-- BEGIN Given records --

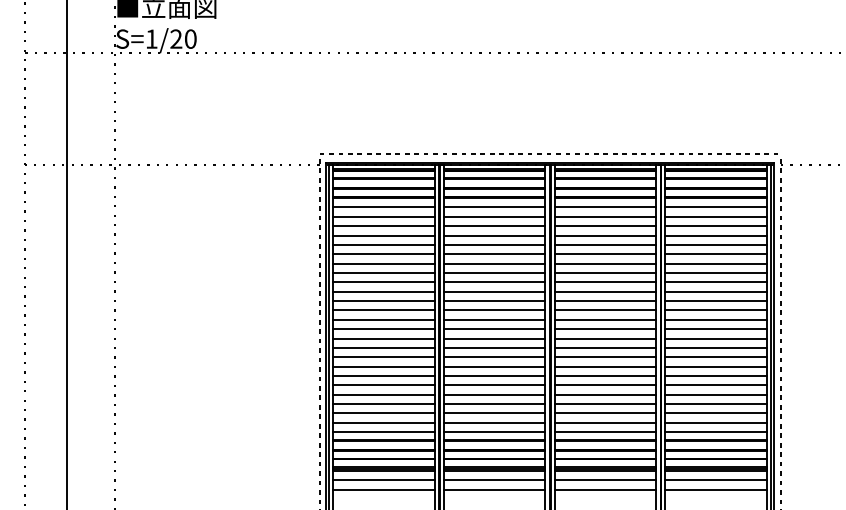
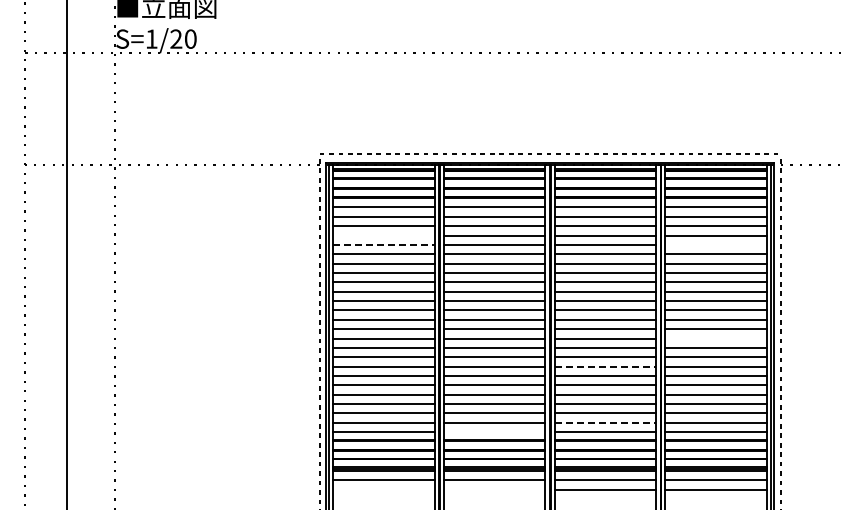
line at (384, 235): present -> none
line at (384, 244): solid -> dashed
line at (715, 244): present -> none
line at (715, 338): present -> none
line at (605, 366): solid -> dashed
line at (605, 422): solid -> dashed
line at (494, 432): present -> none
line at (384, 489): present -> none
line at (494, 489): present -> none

-- END Given records --

◆ Task goal ◆
Update the data above so that every "solid" reads "continuous" and nothing else changes, and leave the pictures out.

◆ Problem solution ◆
line at (384, 235): present -> none
line at (384, 244): continuous -> dashed
line at (715, 244): present -> none
line at (715, 338): present -> none
line at (605, 366): continuous -> dashed
line at (605, 422): continuous -> dashed
line at (494, 432): present -> none
line at (384, 489): present -> none
line at (494, 489): present -> none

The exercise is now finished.